Supplied text »
---------------

As suggested above, specific measures can and do have an impact in tackling the direct drivers of biodiversity loss: alien species control, responsible management of farm waste and habitat protection and restoration are some examples. However, such measures must compete with a series of powerful underlying causes of biodiversity loss. These are even more challenging to control, as they tend to involve long-term social, economic and cultural trends. Examples of underlying causes include^²³²:

Demographic change
Economic activity
Levels of international trade
Per capita consumption patterns, linked to individual wealth
Cultural and religious factors
Scientific and technological change

Indirect drivers primarily act on biodiversity by influencing the quantity of resources used by human societies. So for example population increase, combined with higher per capita consumption, will tend to increase demand for energy, water and food – each of which will contribute to direct pressures such as habitat conversion, over-exploitation of resources, nutrient pollution and climate change. Increased world trade has been a key indirect driver of the introduction of invasive alien species.
Indirect drivers can have positive as well as negative impacts on biodiversity. For example, cultural and religious factors shape society’s attitudes towards nature and influence the level of funds available for conservation. The loss of traditional knowledge can be particularly detrimental in this regard, as for many local and indigenous communities biodiversity is a central component of belief systems, worldviews and identity. Cultural changes such as the loss of indigenous languages can therefore act as indirect drivers of biodiversity loss by affecting local practices of conservation and sustainable use [See Box 20^²³³]. Equally, scientific and technological change can provide new opportunities for meeting society’s demands while minimizing the use of natural resources – but can also lead to new pressures on biodiversity and ecosystems.
Strategies for decreasing the negative impacts of indirect drivers are suggested in the final section of this synthesis. They centre on “decoupling” indirect from direct drivers of biodiversity loss, primarily by using natural resources much more efficiently; and by managing ecosystems to provide a range of services for society, rather than only maximizing individual services such as crop production or hydro-electric power.
The trends from available indicators suggest that the state of biodiversity is declining, the pressures upon it are increasing, and the benefits derived by humans from biodiversity are diminishing, but that the responses to address its loss are increasing [See Figure 17]. The overall message from these indicators is that despite the many efforts taken around the world to conserve biodiversity and use it sustainably, responses so far have not been adequate to address the scale of biodiversity loss or reduce the pressure.

Box 20: Trends in indigenous languages

Indigenous languages transmit specialized knowledge about biodiversity, the environment and about practices to manage natural resources. However, determining the status and trends of indigenous languages at the global level is complicated by the lack of standardized methodologies, the absence of shared definitions for key concepts and limited information. Where such information exists there is evidence that the extinction risk for the most endangered languages, those with few speakers, has increased. For example:

Between 1970 and 2000, 16 of 24 indigenous languages spoken by less than 1,000 people in Mexico lost speakers^²³⁴.
In the Russian Federation, between 1950 and 2002, 15 of 27 languages spoken by less than 10,000 people lost speakers^²³⁵.
In Australia, 22 of 40 languages lost speakers between 1996 and 2006^²³⁶.

---------------

Given data »
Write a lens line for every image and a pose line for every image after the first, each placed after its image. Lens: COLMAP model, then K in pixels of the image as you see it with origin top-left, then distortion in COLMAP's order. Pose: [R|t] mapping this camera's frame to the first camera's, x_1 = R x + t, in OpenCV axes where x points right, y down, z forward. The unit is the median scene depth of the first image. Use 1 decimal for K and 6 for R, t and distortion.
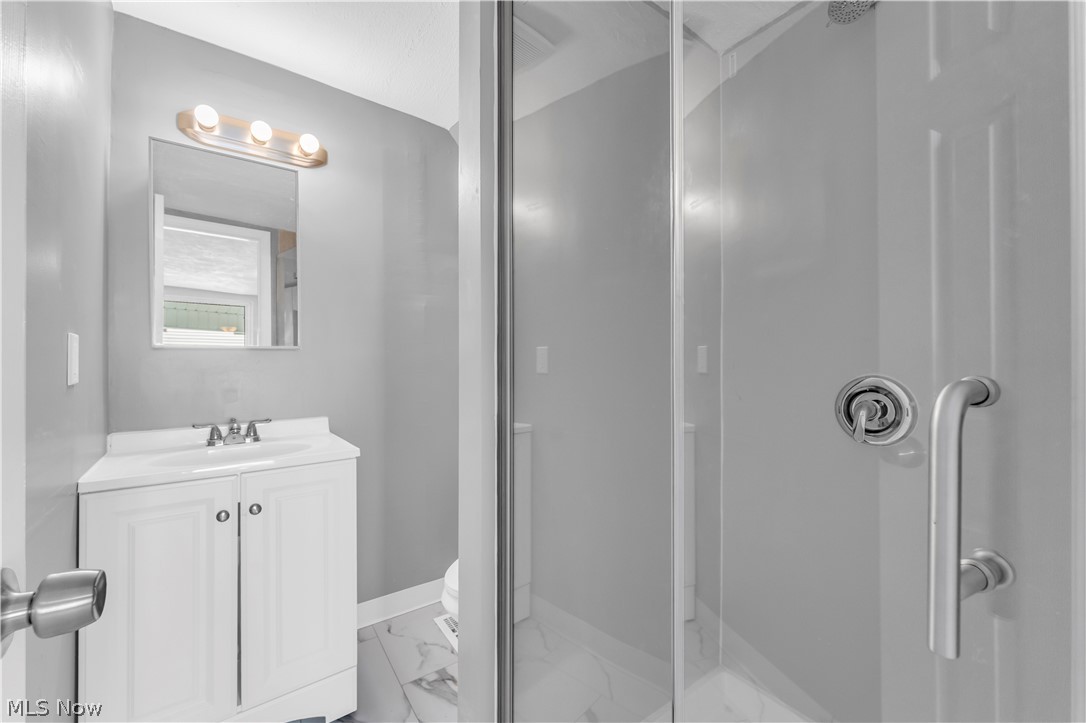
lens RADIAL K [[418.5, 0, 543.0], [0, 418.5, 361.5], [0, 0, 1]] dist [0.000482, -0.000085]
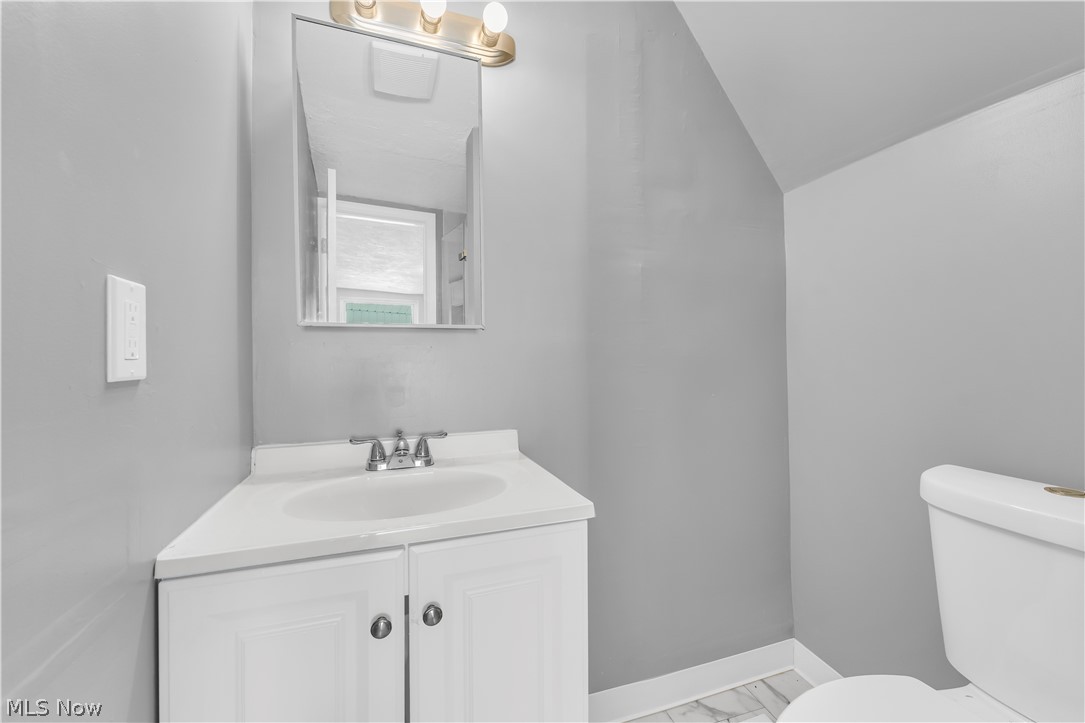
lens RADIAL K [[431.8, 0, 542.5], [0, 431.8, 361.5], [0, 0, 1]] dist [-0.000857, -0.000048]
pose [[0.947624, 0.002306, -0.319380, -0.289266], [0.000914, 0.999950, 0.009932, 0.016357], [0.319387, -0.009704, 0.947575, 0.401488]]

---------------

Exercise set »
- a) Turn the paragraph in the biodiversity text that begins "Indirect drivers primarily act on biodiversity" into a short bulleted list that keeps its main facts.
- b) Give a continuation of the biodiversity text, picking up after its last sentence.
The listing has nothing to do with what follows.

Responses in order »
- a)
- Indirect drivers affect biodiversity mainly by changing how much of the available resources human societies use.
- Population growth combined with higher per capita consumption raises demand for energy, water and food.
- That demand adds to direct pressures such as habitat conversion, over-exploitation of resources, nutrient pollution and climate change.
- Growth in world trade has been a key indirect driver of the introduction of invasive alien species.

- b)
In an assessment of 90 languages used by different indigenous peoples in the Arctic, it was determined that 20 languages have become extinct since the 19^th century. Ten of these extinctions have occurred since 1989, suggesting an increasing rate of language extinctions. A further 30 languages are considered to be critically endangered while 25 are severely endangered^²³⁷.

BIODIVERSITY FUTURES FOR THE 21^ST CENTURY
Continuing species extinctions far above the historic rate, loss of habitats and changes in the distribution and abundance of species are projected throughout this century according to all scenarios analyzed for this Outlook. There is a high risk of dramatic biodiversity loss and accompanying degradation of a broad range of ecosystem services if the Earth system is pushed beyond certain thresholds or tipping points. The loss of such services is likely to impact the poor first and most severely, as they tend to be most directly dependent on their immediate environments; but all societies will be impacted. There is greater potential than was recognized in earlier assessments to address both climate change and rising food demand without further widespread loss of habitats.
For the purposes of this Outlook, scientists from a wide range of disciplines came together to identify possible future outcomes for biodiversity change during the rest of the 21st century. The results summarized here are based on a combination of observed trends, models and experiments. They draw upon and compile all previous relevant scenario exercises conducted for the Millennium Ecosystem Assessment, the Global Environment Outlook and earlier editions of the Global Biodiversity Outlook, as well as scenarios being developed for the next assessment report of the Intergovernmental Panel on Climate Change (IPCC). They pay particular attention to the relationship between biodiversity change and its impacts on human societies. In addition to the analysis of existing models and scenarios, a new assessment was carried out of potential “tipping points” that could lead to large, rapid and potentially irreversible changes. The analysis^²³⁸ reached four principal conclusions:

Projections of the impact of global change on biodiversity show continuing and often accelerating species extinctions, loss of natural habitat, and changes in the distribution and abundance of species, species groups and biomes over the 21st century.
There are widespread thresholds, amplifying feedbacks and time-lagged effects leading to “tipping points”, or abrupt shifts in the state of biodiversity and ecosystems. This makes the impacts of global change on biodiversity hard to predict, difficult to control once they begin, and slow, expensive or impossible to reverse once they have occurred [See Box 21 and Figure 18].
Degradation of the services provided to human societies by functioning ecosystems are often more closely related to changes in the abundance and distribution of dominant or keystone species, rather than to global extinctions; even moderate biodiversity change globally can result in disproportionate changes for some groups of species (for example top predators) that have a strong influence on ecosystem services.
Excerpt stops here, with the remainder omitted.